Duckie gets it.

So I learned something because I almost made a very bad decision and thought about why I wanted to make that bad decision.

I’m working on the upstairs this evening and F1 practice was on, so I decided I was going to turn on F1 practice. Because dorky reasons I decided to plug my steam deck into a dock / display / keyboard / mouse desk I have and put the F1TV on it.

For those who don’t know, the Steam Deck is a handheld gaming device with a Linux OS. It’s not really meant to be a computer, but when you plug it into real computer stuff, it has a desktop mode where it becomes a normal Linux computer, running KDE Plasma (which is usually my favorite desktop environment).

So I’m using a linux desktop and I realize / remember I really like using a linux desktop. The list of reasons are the typical reasons… I own the hardware and the config, I can reasonably assume I’m not being spied on, it all works as I expect it to and/or I can set it up to work how I want. It just feels right. It feels comfortable and productive.

And ~1.5 years ago I was feeling the same way and very nearly went all in on linux for all my home everything. And the very bad decision I was beginning to make was in the same direction. I like my Macs but my goodness I really like linux; and I was beginning to think maybe it’s time to consider exiting the Apple ecosystem. Which is a nightmarish thought.

So I started to dissect it in my brain.

Sure, I like Linux for a lot of reasons, some of which listed above. But why is it comfortable? Why do I really like it? What’s so different? After all, all I was really doing was opening a web browser like I would on any other device to watch a video stream. Why is it different here?

Eventually I came to a theory.

Both Windows and macOS have a nightmarish feel because there’s notifications and popups and roadblocks to everything. In Linux, I can just do whatever it is I wanted to do.

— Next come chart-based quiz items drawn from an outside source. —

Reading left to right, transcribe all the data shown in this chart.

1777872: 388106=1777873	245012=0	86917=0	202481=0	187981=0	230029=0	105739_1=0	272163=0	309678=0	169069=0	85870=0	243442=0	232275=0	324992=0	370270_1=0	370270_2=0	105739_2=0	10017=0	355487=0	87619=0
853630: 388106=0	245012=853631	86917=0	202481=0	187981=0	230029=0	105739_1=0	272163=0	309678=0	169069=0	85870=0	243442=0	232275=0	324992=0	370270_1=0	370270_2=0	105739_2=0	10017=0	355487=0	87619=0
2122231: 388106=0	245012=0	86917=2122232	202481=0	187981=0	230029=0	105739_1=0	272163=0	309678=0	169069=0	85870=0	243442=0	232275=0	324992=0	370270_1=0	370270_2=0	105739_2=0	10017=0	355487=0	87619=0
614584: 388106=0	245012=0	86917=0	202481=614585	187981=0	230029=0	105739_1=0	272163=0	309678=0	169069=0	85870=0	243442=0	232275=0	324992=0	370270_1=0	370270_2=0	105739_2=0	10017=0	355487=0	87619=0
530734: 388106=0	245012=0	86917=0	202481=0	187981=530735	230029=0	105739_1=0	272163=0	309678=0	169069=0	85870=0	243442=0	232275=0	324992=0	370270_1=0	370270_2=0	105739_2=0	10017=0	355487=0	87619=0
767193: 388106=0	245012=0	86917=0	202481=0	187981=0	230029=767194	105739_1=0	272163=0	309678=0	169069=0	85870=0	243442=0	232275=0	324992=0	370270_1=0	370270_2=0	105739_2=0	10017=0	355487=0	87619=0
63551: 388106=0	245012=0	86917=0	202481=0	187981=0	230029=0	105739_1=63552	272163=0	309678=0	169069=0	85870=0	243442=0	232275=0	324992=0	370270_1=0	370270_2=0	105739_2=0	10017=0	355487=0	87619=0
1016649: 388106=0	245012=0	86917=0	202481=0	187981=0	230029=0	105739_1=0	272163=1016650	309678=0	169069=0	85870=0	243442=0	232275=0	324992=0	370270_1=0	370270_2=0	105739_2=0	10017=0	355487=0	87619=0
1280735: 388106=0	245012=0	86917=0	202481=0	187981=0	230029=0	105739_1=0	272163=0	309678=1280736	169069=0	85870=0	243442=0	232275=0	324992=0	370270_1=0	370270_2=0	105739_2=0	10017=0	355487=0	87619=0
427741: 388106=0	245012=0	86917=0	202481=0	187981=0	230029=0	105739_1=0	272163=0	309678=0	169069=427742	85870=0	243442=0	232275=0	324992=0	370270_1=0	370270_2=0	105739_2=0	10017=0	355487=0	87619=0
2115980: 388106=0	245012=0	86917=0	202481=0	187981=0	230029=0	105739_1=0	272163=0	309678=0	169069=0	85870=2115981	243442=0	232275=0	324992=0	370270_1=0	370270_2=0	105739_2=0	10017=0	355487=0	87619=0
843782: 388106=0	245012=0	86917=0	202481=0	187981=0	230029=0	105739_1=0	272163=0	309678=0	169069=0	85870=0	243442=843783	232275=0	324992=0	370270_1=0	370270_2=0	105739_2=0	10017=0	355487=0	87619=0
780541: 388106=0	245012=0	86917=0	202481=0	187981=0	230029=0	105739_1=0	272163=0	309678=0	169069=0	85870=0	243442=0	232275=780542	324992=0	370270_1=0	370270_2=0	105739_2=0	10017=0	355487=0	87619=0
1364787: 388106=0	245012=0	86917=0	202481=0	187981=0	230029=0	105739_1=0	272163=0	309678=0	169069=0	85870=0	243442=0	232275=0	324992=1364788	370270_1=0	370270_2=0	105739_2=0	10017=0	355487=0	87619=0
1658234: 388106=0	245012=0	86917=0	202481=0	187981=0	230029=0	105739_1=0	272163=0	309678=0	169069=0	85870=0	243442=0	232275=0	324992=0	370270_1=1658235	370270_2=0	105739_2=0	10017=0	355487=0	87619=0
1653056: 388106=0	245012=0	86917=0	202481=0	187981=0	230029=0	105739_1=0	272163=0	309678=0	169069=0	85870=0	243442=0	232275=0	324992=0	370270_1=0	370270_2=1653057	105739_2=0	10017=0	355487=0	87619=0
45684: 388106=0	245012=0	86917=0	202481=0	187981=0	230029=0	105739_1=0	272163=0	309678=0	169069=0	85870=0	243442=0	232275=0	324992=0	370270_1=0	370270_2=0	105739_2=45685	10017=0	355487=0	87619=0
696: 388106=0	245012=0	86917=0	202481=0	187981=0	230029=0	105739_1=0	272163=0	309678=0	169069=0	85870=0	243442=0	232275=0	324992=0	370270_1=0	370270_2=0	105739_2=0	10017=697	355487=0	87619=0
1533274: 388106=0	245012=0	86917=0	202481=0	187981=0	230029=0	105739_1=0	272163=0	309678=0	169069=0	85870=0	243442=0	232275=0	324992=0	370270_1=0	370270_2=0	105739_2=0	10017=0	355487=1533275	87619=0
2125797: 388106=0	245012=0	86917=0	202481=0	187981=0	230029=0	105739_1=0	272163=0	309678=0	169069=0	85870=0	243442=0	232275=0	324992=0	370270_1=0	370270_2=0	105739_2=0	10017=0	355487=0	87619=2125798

On macOS, I can do what I want to do - but there will be a notification of a message, an email, an application update, or whatever else. Heck, macOS will even display all the notifications from your iPhone if you want that.

My Linux desktop installs never have any distracting notifications set up. I’ll get a notification if a long-running file copy is done, or some other thing I started, but I never get a notification from some task I didn’t start.

I didn’t move to Linux 1.5 years ago because I like iMessage and Photos and Mail. But the reason I like Linux is because I can’t get iMessage there. And I only check email manually. And software updates can happen silently and entirely automatically or only when I manually run an update.

I think notifications are destroying us all. They are so distracting, they break your train of thought before you can build the track for the train. I literally think notifications are breaking our ability to think.

I just opened Obsidian to write this down and I got greeted with a Release Notes page because of course I need to see that, not my content. Obviously I opened this app to read what the developers changed, not to write the stuff I came here to write.

Computers need to not be proactive. They are being pushy and breaking human brains. I’m not entirely sure what I’m going to do with these realizations yet, but it feels likely I’m going to start with turning off all notifications everywhere.